Si j’étais simplement « intégré » comme on somme les musulmans à l’être, j’aurais dû rejeter Charlier comme une référence « nauséabonde » d’extrême droite. J’aurais été obligé de me positionner à gauche contre la droite, car j’aurais été « intégré » au jeu politique et idéologique dominant. Mais comme j’ai dépassé le stade de l’intégration, je me permets d’accueillir la part de lumière présente dans la pensée et la vie de Charlier, tout en mettant de côté sa part sombre.

Dans cette position de dépassement de « l’intégration » française, je peux apprendre des autres, être critique et apporter parfois un regard plus juste. C’est ce que je vais tenter de faire dans cet article, en interrogeant l’œuvre de Charlier à la lumière des enseignements coraniques.

L’éducation n’est pas un simple acte de transmission de connaissances. Charlier était profondément soucieux d’éduquer le caractère de ses élèves, allant bien au-delà de la seule transmission scolaire. Son recueil, Lettres aux Capitaines, adressé aux responsables d’équipes d’élèves, expose une vision éducative qui résonne fortement aujourd’hui. Selon le Coran, elle vise la purification du regard à trois niveaux : intellectuel (connaissance de la vérité), moral (connaissance du bien et du mal), et spirituel (conformité de l’âme au bien). Le prophète Jésus, paix sur lui, rappelait : « Pourquoi vois-tu la paille qui est dans l’œil de ton frère et n’aperçois-tu pas la poutre qui est dans ton œil ? »

Cette exigence de purification du regard nous permet d’interroger l’œuvre de Charlier avec justice, en reconnaissant ses apports tout en identifiant ses limites. L’analyse révèle des convergences profondes avec les enseignements coraniques, ancrées dans l’idée d’une sagesse universelle inscrite dans la nature humaine et révélée par Dieu. Ces échos se manifestent dans l’importance accordée à la vertu (التقوى – al-taqwā), à l’excellence morale (الإحسان – al-iḥsān et الأخلاق – al-akhlāq), à la communauté (الأمة – al-ummah), et à la connaissance de la vérité (العلم – al-ʿilm).

» **Données brutes**:
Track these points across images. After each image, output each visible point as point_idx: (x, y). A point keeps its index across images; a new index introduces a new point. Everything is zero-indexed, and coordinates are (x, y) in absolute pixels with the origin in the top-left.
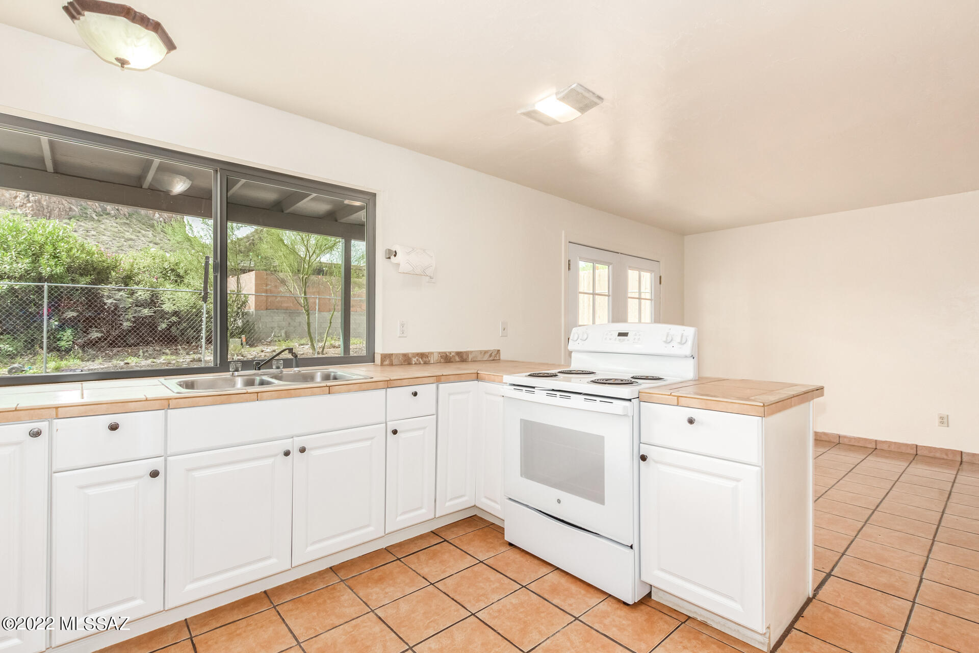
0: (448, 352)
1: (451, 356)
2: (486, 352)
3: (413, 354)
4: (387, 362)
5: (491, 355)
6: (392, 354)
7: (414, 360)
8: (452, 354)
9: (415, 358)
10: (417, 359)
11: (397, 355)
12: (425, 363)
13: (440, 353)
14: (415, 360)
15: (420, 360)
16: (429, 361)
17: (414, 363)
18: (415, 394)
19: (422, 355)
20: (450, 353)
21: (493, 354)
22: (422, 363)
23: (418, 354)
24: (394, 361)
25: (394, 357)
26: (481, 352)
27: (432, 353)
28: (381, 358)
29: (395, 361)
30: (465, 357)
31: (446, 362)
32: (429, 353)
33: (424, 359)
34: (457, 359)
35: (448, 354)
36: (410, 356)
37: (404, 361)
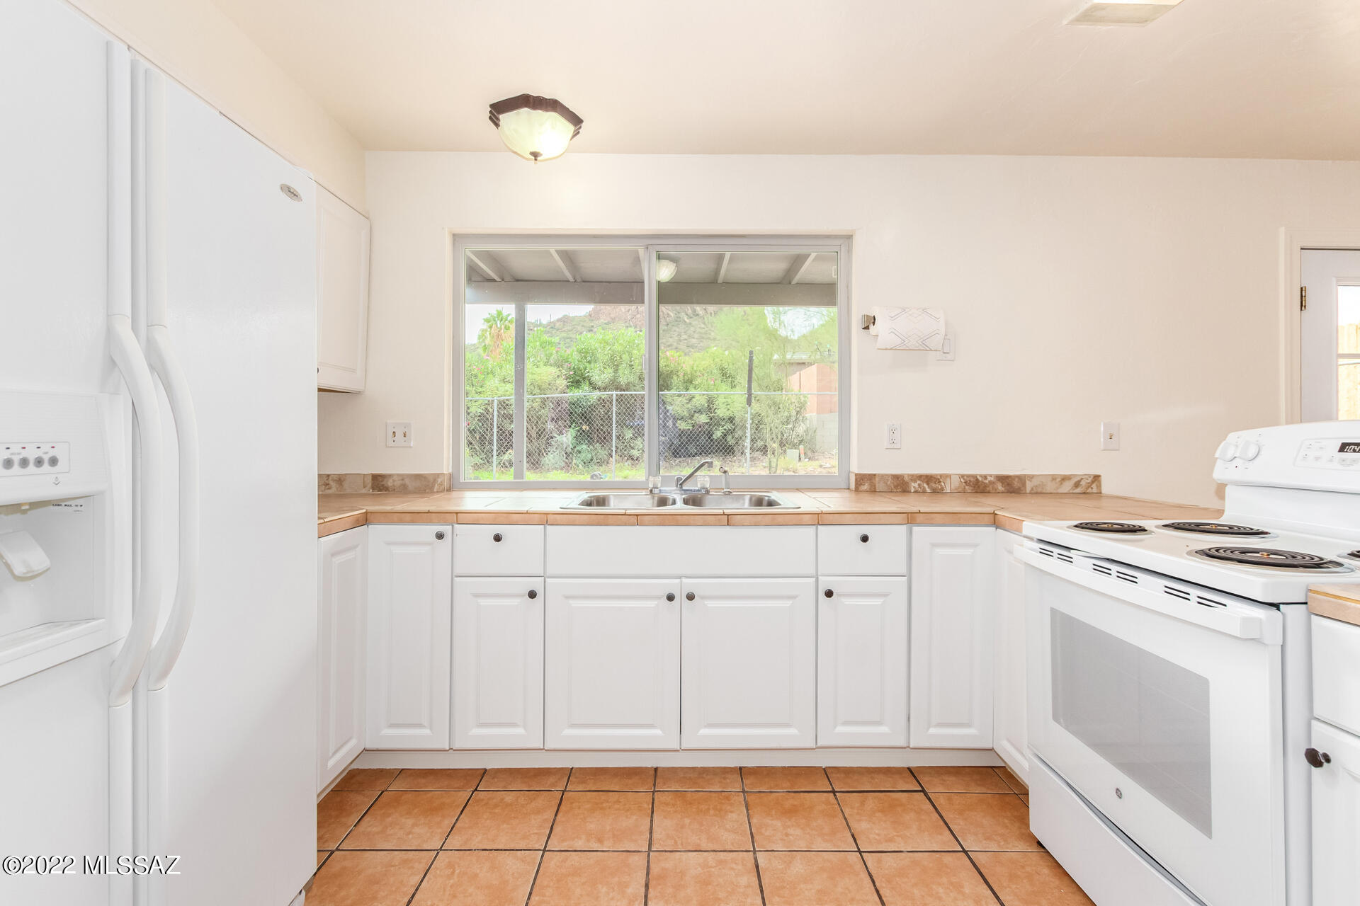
0: (981, 476)
1: (987, 481)
2: (1065, 478)
3: (912, 475)
4: (866, 487)
5: (1077, 485)
6: (875, 475)
7: (914, 486)
8: (989, 478)
9: (915, 482)
10: (919, 485)
11: (882, 476)
12: (935, 491)
13: (963, 476)
14: (916, 485)
15: (925, 485)
16: (942, 489)
17: (913, 490)
18: (865, 539)
19: (928, 479)
20: (985, 477)
21: (1083, 483)
22: (928, 490)
23: (920, 477)
24: (877, 485)
25: (877, 479)
26: (1054, 478)
27: (949, 476)
28: (856, 480)
29: (880, 486)
30: (1016, 484)
31: (977, 492)
32: (941, 476)
33: (934, 485)
34: (1000, 487)
35: (980, 479)
36: (906, 479)
37: (896, 487)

» **Consigne**: Modifiez le passage du texte sur Charlier qui va de « Si j’étais simplement » à « des enseignements coraniques. » en y remplaçant « lumière » par « clarté ».

» **Réponse**:
Si j’étais simplement « intégré » comme on somme les musulmans à l’être, j’aurais dû rejeter Charlier comme une référence « nauséabonde » d’extrême droite. J’aurais été obligé de me positionner à gauche contre la droite, car j’aurais été « intégré » au jeu politique et idéologique dominant. Mais comme j’ai dépassé le stade de l’intégration, je me permets d’accueillir la part de clarté présente dans la pensée et la vie de Charlier, tout en mettant de côté sa part sombre.

Dans cette position de dépassement de « l’intégration » française, je peux apprendre des autres, être critique et apporter parfois un regard plus juste. C’est ce que je vais tenter de faire dans cet article, en interrogeant l’œuvre de Charlier à la clarté des enseignements coraniques.